Dziś, kiedy wszyscy oglądaliśmy finał Federer – Murray, o 22.00 zakończyła się licytacja rakiet sumą: 44.007,19 AUD$, z czego rakieta mistrza Rogera poszła aż za 28.124,65$!

Oczywiście zaraz odezwą się malkontenci, że to ich nic nie kosztowało i tylko zrobili sobie dodatkową reklamę... i tu maja rację! Można też nie robić nic i być sławnym, mądrym, a nawet szanowanym.

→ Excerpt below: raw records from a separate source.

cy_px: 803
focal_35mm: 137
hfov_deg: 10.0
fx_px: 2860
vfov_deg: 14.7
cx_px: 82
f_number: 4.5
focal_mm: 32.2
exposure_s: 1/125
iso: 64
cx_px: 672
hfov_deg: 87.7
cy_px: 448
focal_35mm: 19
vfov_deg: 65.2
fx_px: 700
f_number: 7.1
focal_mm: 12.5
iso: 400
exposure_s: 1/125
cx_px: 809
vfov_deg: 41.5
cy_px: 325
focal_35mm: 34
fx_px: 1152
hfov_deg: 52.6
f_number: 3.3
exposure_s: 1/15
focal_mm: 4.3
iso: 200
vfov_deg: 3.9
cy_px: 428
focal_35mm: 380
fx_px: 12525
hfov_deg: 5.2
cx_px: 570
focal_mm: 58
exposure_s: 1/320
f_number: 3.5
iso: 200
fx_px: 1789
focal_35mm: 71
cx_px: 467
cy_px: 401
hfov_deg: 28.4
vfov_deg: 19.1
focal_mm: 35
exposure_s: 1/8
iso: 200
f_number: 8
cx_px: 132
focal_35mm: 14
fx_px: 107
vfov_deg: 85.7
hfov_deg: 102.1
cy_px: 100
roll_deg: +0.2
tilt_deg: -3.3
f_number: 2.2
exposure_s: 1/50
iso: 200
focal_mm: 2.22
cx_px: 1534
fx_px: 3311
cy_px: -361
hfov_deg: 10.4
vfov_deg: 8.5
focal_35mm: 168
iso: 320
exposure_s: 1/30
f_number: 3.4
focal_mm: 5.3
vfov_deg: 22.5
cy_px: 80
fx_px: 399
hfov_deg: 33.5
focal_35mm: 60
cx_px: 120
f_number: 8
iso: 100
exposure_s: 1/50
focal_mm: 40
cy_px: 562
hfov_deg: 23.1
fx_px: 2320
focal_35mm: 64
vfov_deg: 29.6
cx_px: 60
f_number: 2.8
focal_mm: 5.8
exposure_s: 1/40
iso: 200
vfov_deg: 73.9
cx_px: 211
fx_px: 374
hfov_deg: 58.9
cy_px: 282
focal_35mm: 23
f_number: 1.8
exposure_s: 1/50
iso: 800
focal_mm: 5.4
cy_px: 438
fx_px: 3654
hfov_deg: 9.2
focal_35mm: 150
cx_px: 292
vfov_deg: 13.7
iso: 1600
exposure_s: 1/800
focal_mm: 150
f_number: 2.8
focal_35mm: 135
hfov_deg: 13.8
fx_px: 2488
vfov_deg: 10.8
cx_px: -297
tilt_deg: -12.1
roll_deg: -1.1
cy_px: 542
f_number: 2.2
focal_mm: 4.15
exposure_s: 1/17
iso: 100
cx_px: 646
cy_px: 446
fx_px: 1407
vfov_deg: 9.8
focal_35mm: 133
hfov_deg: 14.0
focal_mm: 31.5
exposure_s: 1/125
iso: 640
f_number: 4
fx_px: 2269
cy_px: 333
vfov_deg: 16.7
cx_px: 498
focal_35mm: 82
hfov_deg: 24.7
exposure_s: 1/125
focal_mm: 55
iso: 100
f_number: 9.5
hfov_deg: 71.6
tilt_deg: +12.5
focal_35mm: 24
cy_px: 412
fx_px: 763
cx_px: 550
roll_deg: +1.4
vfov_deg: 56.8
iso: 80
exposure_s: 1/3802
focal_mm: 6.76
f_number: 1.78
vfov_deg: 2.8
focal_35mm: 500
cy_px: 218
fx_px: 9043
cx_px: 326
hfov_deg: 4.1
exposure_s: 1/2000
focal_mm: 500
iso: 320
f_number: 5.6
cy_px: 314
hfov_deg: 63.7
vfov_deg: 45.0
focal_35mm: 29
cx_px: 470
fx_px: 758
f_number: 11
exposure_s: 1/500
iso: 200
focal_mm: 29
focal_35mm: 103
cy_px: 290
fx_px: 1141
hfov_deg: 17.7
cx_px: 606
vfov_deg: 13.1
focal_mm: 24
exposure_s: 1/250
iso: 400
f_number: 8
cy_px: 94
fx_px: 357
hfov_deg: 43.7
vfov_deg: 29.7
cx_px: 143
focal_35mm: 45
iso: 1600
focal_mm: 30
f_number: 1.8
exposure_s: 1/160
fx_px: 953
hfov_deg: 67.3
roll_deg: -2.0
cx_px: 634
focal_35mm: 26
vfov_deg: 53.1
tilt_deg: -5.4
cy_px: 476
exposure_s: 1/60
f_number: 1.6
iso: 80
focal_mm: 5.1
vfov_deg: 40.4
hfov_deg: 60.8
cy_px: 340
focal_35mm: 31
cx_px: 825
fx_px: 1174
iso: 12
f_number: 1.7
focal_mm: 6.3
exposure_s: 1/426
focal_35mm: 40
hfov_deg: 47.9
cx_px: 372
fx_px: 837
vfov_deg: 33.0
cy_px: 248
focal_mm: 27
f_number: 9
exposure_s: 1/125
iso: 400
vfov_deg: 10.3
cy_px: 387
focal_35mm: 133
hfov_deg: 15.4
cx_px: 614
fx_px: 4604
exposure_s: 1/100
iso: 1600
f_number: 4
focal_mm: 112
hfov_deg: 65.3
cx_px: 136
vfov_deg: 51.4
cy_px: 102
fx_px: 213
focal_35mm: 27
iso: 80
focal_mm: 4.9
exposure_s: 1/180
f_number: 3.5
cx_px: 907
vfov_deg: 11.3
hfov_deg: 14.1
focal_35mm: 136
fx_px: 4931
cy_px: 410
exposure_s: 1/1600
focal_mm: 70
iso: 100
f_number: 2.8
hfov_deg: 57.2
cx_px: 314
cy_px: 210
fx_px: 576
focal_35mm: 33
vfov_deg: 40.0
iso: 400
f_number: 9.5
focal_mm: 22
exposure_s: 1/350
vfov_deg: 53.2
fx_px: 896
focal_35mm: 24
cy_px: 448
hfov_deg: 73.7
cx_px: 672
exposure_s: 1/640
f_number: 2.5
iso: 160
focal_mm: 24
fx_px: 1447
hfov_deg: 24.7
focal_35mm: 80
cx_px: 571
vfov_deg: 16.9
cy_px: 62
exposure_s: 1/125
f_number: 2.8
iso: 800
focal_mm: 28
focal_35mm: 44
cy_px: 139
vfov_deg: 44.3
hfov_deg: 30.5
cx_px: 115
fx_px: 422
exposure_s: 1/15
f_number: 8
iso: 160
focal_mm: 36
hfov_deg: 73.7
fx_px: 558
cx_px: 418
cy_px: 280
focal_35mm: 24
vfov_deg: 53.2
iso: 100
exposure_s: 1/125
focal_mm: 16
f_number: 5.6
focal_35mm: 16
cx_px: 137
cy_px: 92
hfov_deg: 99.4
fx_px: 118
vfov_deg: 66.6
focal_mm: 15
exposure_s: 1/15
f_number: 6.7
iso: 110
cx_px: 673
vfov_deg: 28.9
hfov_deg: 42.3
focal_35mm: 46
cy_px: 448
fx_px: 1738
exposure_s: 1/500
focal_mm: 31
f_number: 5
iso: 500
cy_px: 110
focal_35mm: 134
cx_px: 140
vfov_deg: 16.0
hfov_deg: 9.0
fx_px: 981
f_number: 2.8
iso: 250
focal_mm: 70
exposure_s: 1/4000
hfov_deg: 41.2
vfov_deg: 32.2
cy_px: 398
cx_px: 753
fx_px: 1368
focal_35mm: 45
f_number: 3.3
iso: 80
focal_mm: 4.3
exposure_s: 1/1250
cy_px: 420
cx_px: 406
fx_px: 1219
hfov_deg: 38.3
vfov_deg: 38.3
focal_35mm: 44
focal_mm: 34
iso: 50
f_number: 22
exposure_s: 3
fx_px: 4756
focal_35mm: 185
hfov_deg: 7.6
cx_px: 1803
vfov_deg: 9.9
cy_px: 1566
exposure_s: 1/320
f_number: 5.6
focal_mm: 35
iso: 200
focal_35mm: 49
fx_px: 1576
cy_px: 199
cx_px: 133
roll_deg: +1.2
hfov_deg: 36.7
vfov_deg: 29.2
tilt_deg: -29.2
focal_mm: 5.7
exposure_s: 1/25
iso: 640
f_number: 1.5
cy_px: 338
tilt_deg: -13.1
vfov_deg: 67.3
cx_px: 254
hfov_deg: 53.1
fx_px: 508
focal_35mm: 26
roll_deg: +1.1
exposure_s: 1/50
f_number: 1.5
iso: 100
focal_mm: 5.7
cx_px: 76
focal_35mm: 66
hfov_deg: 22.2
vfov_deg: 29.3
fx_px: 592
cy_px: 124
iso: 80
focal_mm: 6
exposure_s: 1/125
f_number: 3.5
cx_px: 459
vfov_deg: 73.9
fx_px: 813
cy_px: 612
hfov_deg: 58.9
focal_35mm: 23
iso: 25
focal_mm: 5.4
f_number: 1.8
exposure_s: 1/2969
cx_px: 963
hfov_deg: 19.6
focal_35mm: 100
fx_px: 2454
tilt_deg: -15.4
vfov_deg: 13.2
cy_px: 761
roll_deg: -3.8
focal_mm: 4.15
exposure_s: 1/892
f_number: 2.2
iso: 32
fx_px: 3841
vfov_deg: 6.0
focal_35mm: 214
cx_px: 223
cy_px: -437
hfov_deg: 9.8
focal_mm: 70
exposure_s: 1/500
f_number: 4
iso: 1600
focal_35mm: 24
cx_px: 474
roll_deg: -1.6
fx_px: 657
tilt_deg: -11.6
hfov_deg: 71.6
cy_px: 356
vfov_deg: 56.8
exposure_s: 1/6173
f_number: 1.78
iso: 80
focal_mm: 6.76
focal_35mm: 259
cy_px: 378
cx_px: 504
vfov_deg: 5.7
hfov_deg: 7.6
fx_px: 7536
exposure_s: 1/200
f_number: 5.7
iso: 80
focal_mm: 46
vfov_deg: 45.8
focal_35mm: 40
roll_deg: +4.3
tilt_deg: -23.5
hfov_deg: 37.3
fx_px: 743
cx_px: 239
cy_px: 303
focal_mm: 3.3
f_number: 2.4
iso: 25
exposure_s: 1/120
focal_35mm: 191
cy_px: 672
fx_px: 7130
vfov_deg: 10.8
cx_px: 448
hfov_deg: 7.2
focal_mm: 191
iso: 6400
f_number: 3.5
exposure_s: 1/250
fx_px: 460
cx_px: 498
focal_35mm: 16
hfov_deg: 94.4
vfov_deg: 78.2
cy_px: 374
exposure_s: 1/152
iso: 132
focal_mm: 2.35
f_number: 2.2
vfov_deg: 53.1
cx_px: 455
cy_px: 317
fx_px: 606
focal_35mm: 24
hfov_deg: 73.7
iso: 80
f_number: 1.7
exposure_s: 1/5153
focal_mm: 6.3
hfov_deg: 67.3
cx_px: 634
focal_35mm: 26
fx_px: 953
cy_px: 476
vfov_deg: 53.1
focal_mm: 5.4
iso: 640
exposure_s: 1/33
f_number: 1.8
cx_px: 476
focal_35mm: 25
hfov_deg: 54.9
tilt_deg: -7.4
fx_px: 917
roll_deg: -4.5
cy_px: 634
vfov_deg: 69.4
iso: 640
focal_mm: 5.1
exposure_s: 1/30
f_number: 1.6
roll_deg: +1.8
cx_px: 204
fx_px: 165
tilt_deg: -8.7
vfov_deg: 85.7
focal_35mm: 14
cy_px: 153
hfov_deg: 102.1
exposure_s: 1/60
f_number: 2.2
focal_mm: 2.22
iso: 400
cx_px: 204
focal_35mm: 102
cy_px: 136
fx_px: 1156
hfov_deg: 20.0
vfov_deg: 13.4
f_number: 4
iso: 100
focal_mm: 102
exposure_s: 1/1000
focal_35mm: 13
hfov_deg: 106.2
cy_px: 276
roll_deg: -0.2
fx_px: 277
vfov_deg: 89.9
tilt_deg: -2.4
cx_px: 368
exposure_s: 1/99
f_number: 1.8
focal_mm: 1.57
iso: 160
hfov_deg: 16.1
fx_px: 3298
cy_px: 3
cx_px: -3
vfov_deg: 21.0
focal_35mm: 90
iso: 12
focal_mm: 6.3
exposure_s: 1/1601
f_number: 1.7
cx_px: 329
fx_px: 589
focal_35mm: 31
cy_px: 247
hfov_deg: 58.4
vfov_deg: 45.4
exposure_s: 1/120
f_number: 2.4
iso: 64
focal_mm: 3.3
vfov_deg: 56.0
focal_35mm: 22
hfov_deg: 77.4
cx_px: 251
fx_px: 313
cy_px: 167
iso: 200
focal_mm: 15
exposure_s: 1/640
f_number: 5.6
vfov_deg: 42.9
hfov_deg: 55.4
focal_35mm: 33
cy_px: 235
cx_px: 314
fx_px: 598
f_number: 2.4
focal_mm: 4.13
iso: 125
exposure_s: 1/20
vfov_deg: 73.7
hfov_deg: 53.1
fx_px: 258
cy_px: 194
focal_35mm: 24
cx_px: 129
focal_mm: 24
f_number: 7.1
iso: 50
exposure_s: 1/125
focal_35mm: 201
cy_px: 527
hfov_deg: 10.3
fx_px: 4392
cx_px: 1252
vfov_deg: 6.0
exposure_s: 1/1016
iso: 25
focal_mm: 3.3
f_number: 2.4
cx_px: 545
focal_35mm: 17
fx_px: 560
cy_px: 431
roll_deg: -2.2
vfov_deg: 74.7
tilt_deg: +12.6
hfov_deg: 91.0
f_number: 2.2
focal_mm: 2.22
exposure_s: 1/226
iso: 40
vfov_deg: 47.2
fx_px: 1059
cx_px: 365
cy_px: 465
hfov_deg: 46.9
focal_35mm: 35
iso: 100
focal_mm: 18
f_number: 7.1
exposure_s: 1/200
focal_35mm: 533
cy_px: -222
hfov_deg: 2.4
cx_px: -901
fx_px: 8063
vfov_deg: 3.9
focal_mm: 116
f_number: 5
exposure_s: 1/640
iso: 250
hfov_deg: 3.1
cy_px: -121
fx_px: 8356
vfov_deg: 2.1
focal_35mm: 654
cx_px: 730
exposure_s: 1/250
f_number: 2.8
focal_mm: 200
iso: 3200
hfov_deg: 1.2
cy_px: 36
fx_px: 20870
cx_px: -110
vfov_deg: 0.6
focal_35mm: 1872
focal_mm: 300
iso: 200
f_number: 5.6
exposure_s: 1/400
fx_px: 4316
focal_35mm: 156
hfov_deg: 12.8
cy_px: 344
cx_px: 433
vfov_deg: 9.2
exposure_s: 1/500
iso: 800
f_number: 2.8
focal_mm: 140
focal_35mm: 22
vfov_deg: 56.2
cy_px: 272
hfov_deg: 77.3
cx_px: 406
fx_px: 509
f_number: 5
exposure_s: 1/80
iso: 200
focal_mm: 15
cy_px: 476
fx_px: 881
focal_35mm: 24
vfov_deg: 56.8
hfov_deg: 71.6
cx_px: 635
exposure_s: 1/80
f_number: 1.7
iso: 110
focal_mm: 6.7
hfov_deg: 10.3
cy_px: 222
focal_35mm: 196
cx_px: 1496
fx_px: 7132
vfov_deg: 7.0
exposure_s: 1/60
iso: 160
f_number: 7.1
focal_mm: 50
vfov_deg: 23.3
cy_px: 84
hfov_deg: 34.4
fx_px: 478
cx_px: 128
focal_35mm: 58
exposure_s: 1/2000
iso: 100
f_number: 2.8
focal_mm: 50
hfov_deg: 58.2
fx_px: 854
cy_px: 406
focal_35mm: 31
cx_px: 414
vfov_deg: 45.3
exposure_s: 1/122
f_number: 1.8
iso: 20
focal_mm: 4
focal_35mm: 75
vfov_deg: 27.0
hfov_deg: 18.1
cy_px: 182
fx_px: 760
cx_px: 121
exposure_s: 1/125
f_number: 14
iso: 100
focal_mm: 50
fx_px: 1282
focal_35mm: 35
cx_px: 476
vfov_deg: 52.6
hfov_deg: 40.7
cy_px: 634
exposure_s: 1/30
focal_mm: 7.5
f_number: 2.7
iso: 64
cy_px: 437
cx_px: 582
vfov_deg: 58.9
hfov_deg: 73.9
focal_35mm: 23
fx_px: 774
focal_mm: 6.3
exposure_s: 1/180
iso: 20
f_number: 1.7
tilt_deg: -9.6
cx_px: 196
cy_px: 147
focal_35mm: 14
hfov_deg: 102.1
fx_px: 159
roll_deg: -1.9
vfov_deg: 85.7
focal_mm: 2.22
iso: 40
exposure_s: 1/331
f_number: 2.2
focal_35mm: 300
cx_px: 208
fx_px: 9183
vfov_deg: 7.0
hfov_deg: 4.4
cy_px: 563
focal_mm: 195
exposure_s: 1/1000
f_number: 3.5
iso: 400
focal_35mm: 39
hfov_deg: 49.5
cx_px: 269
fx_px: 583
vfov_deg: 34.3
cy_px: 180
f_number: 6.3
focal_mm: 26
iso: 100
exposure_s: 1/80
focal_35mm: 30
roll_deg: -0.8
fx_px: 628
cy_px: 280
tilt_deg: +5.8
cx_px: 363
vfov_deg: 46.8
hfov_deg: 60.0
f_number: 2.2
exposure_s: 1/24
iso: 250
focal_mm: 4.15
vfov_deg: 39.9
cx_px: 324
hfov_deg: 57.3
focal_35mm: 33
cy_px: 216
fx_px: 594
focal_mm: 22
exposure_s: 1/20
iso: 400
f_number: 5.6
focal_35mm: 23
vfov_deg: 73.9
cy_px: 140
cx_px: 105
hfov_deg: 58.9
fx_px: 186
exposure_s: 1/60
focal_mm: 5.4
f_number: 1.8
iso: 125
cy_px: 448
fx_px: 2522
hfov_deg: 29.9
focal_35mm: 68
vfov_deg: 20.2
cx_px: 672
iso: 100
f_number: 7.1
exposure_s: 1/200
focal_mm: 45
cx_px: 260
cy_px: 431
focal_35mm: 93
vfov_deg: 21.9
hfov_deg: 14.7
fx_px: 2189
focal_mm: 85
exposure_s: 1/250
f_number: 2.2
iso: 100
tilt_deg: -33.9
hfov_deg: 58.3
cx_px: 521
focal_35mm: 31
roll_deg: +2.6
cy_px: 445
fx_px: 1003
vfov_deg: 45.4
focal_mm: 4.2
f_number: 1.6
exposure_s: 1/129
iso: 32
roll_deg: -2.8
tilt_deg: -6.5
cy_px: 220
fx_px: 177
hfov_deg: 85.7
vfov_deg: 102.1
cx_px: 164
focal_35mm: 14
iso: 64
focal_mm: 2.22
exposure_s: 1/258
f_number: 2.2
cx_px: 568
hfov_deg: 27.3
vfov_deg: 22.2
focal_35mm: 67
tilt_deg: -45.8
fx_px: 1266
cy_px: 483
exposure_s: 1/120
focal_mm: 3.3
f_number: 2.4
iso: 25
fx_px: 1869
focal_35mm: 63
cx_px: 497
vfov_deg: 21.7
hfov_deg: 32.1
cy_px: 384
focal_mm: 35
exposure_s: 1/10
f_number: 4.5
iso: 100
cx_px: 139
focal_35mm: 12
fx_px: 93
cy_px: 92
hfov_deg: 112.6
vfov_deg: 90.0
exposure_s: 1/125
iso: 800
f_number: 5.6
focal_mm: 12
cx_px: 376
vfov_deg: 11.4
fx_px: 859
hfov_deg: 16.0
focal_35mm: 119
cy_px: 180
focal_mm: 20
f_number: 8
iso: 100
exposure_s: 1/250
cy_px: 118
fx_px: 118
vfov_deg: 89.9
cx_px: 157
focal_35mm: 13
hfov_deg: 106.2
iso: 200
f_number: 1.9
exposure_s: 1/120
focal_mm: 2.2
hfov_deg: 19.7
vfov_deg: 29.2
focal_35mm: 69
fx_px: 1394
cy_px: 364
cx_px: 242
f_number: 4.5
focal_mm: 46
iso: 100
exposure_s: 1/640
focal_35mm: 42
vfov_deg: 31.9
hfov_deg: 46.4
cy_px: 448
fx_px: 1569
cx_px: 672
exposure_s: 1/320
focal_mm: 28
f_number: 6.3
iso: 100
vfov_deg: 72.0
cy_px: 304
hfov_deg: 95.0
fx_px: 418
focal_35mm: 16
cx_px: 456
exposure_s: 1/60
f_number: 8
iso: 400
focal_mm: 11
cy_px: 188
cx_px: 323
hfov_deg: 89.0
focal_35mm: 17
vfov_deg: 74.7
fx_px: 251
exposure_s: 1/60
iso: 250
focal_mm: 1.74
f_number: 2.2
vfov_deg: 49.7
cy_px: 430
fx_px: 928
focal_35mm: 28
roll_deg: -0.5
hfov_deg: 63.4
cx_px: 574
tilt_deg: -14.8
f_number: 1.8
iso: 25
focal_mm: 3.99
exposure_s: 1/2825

Ale czasami można naprawdę drobnym gestem, który nic nie kosztuje ofiarodawcę, wiele komuś pomóc i jeszcze dodatkowo uszczęśliwić paru snobów, dla których te kilka tysięcy dolarów to pestka w porównaniu do dumy z posiadanego „skarbu”.
Finał AO 2010 dla Rogera Federer'a i to w wymiarze sportowym, i tym zwyczajnie ludzkim.

Ps. Serca Australijczyków chyba najbardziej pękły kiedy przegrała belgijka Kim Clijsters, która kilka dni wcześniej wygrała z Justine Henin w finale turnieju w Brisbane i ofiarowała całą wygraną szpitalowi dziecięcemu w stolicy Queensland. Na "Hit for Haiti" zagrała popisówkę z Novakiem Djokovicz'em, a potem dorzuciła jeszcze swoją rakietę do aukcji na eBay. Czyli można mieć pieniądze, sławę i jeszcze otwarte dla innych serce!